教育改革をテーマにしたドラマの制作風景

 昨年6月、ミャンマーの小学1年生用の教科書が一新された。改訂作業は順次進められ、2021年までに1年生から5年生まですべての学年に新しい教科書が導入される予定だ。

 軍政時代の終焉を受け、自ら主体的に考え、学び、意見を伝えることができる人材を育てるべく、日本の強力な後押しを受けて進む教育改革。

 新しい国づくりの根幹と言うべき壮大なこの取り組みの思想を広く国民に伝えたのは、1本のドラマだった。

「学びのファシリテーター」としての教師像描く

 小学1年の算数の授業。教壇の上から「4本の直線と4つの角に囲まれているのが四角形、3本の直線と3つの角に囲まれているのが三角形、そして、角も直線もなく、曲線で囲まれているのが円です。分かりましたね?」と男性のベテラン教師が繰り返し叫ぶ。

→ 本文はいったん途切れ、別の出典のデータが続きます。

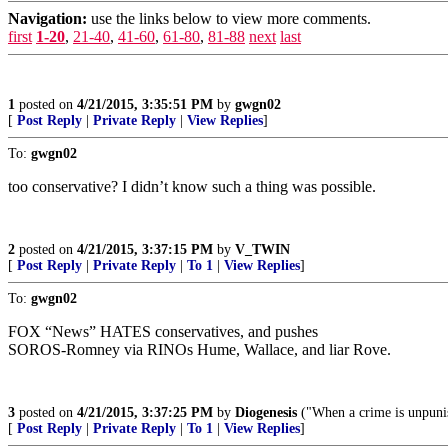
Navigation:
use the links below to view more comments.
first
1-20
,
21-40
,
41-60
,
61-80
,
81-88
next
last
1
posted on
4/21/2015, 3:35:51 PM
by
gwgn02
[
Post Reply
|
Private Reply
|
View Replies
]
To:
gwgn02
too conservative? I didn’t know such a thing was possible.
2
posted on
4/21/2015, 3:37:15 PM
by
V_TWIN
[
Post Reply
|
Private Reply
|
To 1
|
View Replies
]
To:
gwgn02
FOX “News” HATES conservatives, and pushes
SOROS-Romney via RINOs Hume, Wallace, and liar Rove.
3
posted on
4/21/2015, 3:37:25 PM
by
Diogenesis
("When a crime is unpunis
[
Post Reply
|
Private Reply
|
To 1
|
View Replies
]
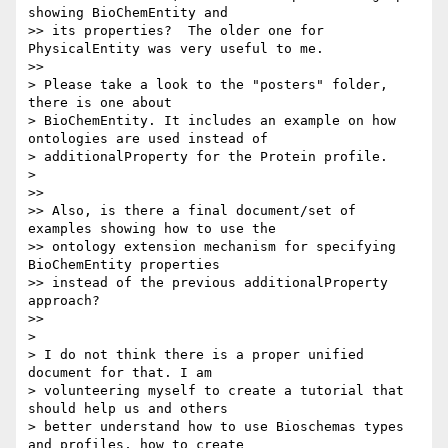
showing BioChemEntity and

>> its properties?  The older one for 
PhysicalEntity was very useful to me.

>>

> Please take a look to the "posters" folder, 
there is one about

> BioChemEntity. It includes an example on how 
ontologies are used instead of

> additionalProperty for the Protein profile.

>

>>

>> Also, is there a final document/set of 
examples showing how to use the

>> ontology extension mechanism for specifying 
BioChemEntity properties

>> instead of the previous additionalProperty 
approach?

>>

>

> I do not think there is a proper unified 
document for that. I am

> volunteering myself to create a tutorial that 
should help us and others

> better understand how to use Bioschemas types 
and profiles, how to create
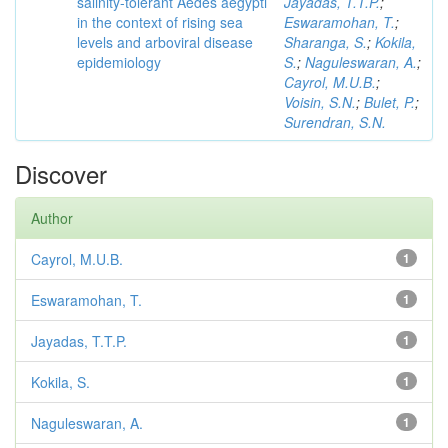
salinity-tolerant Aedes aegypti
Jayadas, T.T.P.
;
in the context of rising sea
Eswaramohan, T.
;
levels and arboviral disease
Sharanga, S.
;
Kokila,
epidemiology
S.
;
Naguleswaran, A.
;
Cayrol, M.U.B.
;
Voisin, S.N.
;
Bulet, P.
;
Surendran, S.N.
Discover
Author
Cayrol, M.U.B.
1
Eswaramohan, T.
1
Jayadas, T.T.P.
1
Kokila, S.
1
Naguleswaran, A.
1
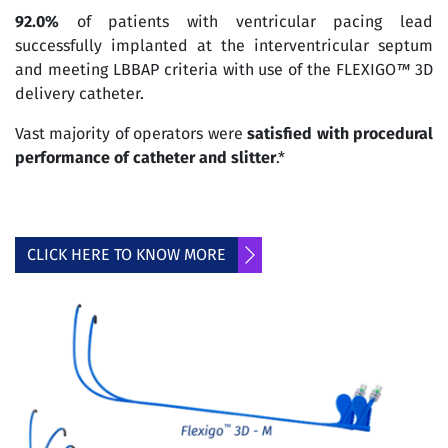
92.0%
of patients with ventricular pacing lead
successfully implanted at the interventricular septum
and meeting LBBAP criteria with use of the FLEXIGO
™
3D
delivery catheter.
Vast majority of operators were
satisfied with procedural
performance of catheter and slitter
.*
CLICK HERE TO KNOW MORE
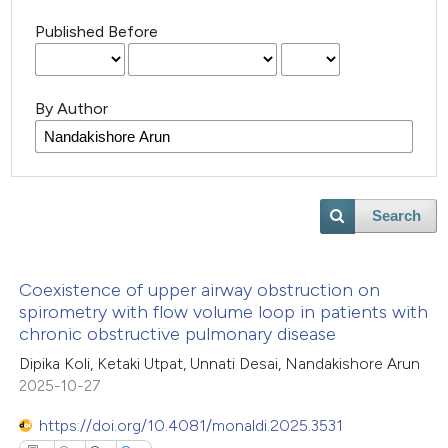
Published Before
By Author
Search
Coexistence of upper airway obstruction on
spirometry with flow volume loop in patients with
chronic obstructive pulmonary disease
Dipika Koli, Ketaki Utpat, Unnati Desai, Nandakishore Arun
2025-10-27
https://doi.org/10.4081/monaldi.2025.3531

 次第に大きくなる男性の声と裏腹に、つまらなそうに頬杖をつき手遊びを始める女の子や、後ろの席の友達と私語を始める男の子たち。

 他方、隣の教室では、女性教師が子供たちを数人ずつの班に分け、お菓子の箱や空き缶の形を紙にトレースさせている。

 自ら手を動かし、友達と話し合いながらそれぞれの図形の特徴や違いを発見し、グループ分けする彼らの表情は、皆、生き生きしていて、男性教師のクラスの子供たちとは対照的だ。

 ミャンマー語を教える時には生徒に新聞の文字を切り抜かせ、理科の授業では教室に土を持ち込んで落ち葉や虫を観察させる女性教師のやり方に、「遊ばせているだけではないか」と眉をひそめる男性教師と保護者たち。

 だが、目を輝かせながらクラスメートと意見を交わし、考え、意気揚々と発表する子供たちの姿を目の当たりにし、「新しい教え方は必ずや子供たちの将来の可能性を最大限に広げてくれるでしょう」と校長に諭される中で、次第に態度を改めていく――。